Texto para análise
Durante a ação ilegal da Polícia Federal, tratores da multinacional destruíram totalmente duas aldeias e muitos indígenas não puderam sequer retirar seus pertences de dentro das casas derrubadas. E mesmo com essas denúncias de desrespeito aos direitos indígenas e ao meio ambiente, a gigante multinacional ainda conta com vultuosos recursos do BNDES. Recentemente, circulou a informação de que a Aracruz será beneficiada com mais de R$ 297 milhões de recursos do FAT (Fundo de Amparo ao
Trabalhador).

Mas quando, em um ato tachado de “selvageria” pelos defensores das “terras produtivas” de papel, três mil e quinhentas famílias de sem-terra invadiram a fazenda da Aracruz, em Porto Seguro, e derrubaram 25 hectares de eucalipto para, em seu lugar, plantarem milho e feijão, a verdadeira selvageria – utilizar largas extensões de terra boa para uma monocultura que agride o país social e ambientalmente, gera lucros indecentes para uma minoria e em nada contribui para que seja combatida nossa terrível desigualdade social – se expôs num relance: flagrado pelas câmeras de televisão, um trabalhador rural disse, com sua simples sabedoria: “Estamos com fome, uai, eucalipto não se come!”.

Objetivo do exercício
Por favor, imprima sem nenhuma alteração o trecho do texto sobre a Aracruz que vai de “Durante a ação” até “Trabalhador).”, incluindo esses dois extremos. As linhas não serão usadas neste exercício.

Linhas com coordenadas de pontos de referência
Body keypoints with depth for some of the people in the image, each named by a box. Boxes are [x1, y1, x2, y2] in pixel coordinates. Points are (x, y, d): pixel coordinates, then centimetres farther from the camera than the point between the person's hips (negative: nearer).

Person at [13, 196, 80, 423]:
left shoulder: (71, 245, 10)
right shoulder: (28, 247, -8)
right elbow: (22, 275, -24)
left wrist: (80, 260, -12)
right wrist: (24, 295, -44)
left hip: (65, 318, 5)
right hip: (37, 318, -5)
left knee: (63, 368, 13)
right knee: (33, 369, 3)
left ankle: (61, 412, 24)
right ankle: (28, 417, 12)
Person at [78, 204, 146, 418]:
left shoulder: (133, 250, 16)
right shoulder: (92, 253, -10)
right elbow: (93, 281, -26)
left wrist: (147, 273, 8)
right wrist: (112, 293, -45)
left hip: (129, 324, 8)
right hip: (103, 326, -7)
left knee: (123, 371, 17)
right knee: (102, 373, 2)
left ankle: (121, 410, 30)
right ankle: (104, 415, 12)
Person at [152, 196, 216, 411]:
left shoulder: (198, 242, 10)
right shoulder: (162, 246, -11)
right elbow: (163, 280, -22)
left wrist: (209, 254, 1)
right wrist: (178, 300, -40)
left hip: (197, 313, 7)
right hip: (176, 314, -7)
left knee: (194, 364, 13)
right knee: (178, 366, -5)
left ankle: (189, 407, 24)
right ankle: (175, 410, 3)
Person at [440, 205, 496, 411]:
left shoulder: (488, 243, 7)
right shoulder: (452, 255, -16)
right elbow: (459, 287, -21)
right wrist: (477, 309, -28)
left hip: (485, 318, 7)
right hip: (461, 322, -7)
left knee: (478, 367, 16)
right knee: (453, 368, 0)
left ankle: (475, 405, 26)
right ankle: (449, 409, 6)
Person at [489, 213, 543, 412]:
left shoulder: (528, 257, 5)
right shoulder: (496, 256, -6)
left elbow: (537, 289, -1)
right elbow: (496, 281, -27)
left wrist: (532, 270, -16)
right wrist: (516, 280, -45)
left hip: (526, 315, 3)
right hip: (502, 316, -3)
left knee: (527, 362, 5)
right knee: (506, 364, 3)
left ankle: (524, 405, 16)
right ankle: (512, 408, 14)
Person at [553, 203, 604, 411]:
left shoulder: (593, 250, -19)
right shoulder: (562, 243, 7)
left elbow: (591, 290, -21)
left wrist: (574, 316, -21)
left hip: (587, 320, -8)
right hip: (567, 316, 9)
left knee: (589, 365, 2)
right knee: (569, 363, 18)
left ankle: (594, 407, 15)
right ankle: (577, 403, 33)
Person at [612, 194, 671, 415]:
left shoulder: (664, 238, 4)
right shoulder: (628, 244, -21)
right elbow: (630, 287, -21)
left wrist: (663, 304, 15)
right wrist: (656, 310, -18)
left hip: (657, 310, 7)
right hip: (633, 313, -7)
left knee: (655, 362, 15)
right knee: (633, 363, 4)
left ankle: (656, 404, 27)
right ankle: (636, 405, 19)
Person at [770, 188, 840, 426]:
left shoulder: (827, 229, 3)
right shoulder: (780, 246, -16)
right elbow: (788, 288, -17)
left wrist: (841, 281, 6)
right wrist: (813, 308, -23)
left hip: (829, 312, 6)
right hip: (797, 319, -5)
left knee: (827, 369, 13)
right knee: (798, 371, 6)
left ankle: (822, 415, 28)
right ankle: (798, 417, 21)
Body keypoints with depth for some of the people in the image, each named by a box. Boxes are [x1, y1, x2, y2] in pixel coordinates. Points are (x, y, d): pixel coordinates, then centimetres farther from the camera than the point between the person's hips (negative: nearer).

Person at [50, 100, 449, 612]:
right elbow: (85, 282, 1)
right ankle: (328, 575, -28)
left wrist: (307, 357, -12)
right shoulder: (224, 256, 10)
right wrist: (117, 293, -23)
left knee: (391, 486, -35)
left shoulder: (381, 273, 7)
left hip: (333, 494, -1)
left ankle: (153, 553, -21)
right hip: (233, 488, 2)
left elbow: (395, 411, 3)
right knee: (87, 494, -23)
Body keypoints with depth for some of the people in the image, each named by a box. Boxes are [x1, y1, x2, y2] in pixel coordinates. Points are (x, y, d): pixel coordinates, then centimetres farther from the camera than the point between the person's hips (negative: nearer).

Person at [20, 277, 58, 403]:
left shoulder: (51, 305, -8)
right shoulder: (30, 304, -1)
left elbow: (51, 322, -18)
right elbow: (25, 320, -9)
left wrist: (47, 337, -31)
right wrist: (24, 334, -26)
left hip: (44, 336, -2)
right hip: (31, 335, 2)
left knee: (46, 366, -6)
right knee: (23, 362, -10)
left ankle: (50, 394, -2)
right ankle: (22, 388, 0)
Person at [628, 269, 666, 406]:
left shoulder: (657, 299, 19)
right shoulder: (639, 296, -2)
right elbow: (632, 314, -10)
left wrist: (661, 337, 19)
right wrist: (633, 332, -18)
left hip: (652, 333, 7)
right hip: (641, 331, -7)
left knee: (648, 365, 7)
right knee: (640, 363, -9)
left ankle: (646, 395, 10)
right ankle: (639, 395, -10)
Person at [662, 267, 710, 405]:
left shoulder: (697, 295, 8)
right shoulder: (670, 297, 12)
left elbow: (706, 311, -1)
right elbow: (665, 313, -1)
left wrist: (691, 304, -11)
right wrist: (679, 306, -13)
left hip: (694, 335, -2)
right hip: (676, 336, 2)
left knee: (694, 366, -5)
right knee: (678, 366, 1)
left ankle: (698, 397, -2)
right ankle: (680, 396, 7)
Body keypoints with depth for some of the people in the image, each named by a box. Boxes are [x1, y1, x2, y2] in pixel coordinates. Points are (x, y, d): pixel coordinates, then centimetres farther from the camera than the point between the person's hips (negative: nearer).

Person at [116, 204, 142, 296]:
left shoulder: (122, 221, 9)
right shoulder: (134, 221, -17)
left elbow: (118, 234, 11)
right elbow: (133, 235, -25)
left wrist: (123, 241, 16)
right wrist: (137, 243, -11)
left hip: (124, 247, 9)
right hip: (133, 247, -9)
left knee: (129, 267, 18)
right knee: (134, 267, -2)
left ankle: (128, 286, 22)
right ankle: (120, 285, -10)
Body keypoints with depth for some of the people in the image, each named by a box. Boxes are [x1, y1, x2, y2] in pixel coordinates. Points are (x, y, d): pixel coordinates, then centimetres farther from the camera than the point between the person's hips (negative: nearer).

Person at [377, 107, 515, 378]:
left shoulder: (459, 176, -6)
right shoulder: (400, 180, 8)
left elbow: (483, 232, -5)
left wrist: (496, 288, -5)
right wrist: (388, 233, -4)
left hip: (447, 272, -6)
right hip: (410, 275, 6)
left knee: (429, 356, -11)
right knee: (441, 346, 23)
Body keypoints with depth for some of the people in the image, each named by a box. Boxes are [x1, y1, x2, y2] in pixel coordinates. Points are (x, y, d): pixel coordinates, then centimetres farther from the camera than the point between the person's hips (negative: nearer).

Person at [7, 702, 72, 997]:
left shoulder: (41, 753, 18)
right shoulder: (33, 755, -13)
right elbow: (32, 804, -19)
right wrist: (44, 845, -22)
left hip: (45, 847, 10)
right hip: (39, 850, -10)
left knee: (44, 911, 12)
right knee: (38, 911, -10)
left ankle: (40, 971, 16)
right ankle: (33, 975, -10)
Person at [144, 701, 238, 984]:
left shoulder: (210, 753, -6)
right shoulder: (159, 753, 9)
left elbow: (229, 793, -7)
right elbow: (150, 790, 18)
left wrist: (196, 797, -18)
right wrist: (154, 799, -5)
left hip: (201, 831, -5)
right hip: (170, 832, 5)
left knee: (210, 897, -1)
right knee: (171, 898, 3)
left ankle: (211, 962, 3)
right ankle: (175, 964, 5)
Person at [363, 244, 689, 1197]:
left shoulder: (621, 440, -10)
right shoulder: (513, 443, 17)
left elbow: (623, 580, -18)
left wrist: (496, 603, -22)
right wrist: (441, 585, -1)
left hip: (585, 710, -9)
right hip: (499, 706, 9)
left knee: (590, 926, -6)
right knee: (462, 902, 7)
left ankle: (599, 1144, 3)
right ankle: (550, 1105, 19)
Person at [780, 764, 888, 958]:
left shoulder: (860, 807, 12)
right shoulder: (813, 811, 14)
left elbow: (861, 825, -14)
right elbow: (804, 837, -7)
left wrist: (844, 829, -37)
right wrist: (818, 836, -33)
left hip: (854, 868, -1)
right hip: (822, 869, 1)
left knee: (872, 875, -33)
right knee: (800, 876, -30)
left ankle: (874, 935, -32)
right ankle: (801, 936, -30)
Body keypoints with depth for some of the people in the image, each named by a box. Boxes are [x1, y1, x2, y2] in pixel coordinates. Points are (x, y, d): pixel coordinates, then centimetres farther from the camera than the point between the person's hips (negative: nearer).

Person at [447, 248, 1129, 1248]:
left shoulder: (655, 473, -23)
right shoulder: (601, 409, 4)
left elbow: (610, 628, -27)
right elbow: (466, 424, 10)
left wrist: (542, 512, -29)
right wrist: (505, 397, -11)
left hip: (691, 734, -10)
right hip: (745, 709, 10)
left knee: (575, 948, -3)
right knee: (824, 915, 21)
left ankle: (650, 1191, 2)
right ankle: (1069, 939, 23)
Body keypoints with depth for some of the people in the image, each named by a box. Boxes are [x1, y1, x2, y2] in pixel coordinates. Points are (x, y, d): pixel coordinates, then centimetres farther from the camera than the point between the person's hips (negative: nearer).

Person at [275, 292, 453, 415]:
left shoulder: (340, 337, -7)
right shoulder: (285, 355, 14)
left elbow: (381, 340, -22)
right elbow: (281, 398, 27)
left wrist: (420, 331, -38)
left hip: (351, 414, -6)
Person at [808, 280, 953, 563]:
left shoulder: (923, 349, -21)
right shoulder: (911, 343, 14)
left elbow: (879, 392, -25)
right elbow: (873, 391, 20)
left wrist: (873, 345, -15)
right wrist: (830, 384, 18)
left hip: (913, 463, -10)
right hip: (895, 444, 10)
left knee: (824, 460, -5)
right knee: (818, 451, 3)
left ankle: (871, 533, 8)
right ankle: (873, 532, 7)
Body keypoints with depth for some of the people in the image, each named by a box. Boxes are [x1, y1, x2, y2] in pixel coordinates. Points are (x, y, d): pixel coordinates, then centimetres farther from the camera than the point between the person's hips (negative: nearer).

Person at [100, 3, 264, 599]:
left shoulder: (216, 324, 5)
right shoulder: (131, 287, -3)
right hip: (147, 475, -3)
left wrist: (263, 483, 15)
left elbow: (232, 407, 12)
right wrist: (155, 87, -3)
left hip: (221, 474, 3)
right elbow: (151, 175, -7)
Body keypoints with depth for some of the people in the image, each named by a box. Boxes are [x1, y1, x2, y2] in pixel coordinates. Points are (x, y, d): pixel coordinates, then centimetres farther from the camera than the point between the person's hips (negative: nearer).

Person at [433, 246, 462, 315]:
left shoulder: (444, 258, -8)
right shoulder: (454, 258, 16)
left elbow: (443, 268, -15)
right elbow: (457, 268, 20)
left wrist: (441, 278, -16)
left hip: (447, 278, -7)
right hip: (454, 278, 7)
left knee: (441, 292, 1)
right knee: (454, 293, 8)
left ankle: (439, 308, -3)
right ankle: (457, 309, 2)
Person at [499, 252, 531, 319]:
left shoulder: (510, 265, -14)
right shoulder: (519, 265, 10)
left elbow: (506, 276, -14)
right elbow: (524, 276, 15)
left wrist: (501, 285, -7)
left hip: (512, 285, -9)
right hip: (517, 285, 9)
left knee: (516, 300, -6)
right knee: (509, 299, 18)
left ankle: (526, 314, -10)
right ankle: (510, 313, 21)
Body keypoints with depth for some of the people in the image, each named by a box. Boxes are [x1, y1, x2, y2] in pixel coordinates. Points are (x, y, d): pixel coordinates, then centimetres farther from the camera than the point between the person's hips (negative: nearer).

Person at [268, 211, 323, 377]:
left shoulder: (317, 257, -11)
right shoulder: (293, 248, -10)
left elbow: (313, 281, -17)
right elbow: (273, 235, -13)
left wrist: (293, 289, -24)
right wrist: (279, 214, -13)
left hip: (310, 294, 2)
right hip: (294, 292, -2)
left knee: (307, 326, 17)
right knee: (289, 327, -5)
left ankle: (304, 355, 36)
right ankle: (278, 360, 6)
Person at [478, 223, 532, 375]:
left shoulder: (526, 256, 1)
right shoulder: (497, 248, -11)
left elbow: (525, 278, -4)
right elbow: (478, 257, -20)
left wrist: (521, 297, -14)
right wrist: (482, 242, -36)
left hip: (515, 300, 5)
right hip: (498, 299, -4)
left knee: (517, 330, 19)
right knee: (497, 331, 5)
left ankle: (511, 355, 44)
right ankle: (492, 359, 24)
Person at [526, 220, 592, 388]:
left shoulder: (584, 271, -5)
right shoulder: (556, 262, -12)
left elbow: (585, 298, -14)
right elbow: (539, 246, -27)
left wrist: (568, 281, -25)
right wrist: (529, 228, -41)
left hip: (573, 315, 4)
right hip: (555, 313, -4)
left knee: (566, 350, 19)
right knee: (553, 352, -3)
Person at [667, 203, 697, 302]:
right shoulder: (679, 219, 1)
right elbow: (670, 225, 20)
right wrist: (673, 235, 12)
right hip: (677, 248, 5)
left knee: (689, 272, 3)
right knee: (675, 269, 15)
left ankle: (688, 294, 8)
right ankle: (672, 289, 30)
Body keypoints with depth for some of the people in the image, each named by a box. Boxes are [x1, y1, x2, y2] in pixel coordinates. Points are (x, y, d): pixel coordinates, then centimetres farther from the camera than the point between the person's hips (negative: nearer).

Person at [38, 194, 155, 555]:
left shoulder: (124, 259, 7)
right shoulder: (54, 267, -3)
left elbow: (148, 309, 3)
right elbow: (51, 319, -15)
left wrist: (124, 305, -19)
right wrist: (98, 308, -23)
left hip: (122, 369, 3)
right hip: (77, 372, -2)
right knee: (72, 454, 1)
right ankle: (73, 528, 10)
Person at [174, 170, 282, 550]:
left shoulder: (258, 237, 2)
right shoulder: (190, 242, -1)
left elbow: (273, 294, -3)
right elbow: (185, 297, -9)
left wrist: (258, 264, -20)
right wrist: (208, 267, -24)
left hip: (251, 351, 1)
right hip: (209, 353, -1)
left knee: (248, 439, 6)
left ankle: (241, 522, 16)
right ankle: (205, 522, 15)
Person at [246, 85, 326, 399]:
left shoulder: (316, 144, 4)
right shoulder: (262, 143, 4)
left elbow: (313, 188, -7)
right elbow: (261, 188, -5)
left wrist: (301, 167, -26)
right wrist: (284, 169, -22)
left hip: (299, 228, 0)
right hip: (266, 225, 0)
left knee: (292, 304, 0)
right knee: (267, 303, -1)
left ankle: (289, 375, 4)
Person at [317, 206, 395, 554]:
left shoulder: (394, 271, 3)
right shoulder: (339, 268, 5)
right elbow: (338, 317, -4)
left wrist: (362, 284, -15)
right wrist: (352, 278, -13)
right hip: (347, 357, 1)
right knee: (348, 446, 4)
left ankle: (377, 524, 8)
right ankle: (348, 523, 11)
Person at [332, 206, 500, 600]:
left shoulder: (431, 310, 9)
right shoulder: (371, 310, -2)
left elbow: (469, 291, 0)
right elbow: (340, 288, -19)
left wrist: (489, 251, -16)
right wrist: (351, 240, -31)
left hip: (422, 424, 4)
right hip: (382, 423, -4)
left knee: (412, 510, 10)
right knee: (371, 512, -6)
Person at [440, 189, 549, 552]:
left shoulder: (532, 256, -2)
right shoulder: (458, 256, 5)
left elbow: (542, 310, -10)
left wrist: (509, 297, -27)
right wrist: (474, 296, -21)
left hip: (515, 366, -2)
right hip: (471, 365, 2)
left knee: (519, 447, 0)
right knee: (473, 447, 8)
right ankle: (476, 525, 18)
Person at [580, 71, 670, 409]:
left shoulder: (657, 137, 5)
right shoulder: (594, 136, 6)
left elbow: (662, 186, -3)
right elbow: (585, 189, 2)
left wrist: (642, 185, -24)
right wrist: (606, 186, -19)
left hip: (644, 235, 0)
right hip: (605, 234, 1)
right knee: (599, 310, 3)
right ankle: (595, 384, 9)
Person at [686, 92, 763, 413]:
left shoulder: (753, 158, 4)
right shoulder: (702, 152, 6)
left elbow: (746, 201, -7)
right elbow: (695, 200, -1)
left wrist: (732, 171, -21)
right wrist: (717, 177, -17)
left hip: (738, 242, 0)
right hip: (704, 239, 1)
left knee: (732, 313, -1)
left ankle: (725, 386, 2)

Solução do exercício
Durante a ação ilegal da Polícia Federal, tratores da multinacional destruíram totalmente duas aldeias e muitos indígenas não puderam sequer retirar seus pertences de dentro das casas derrubadas. E mesmo com essas denúncias de desrespeito aos direitos indígenas e ao meio ambiente, a gigante multinacional ainda conta com vultuosos recursos do BNDES. Recentemente, circulou a informação de que a Aracruz será beneficiada com mais de R$ 297 milhões de recursos do FAT (Fundo de Amparo ao
Trabalhador).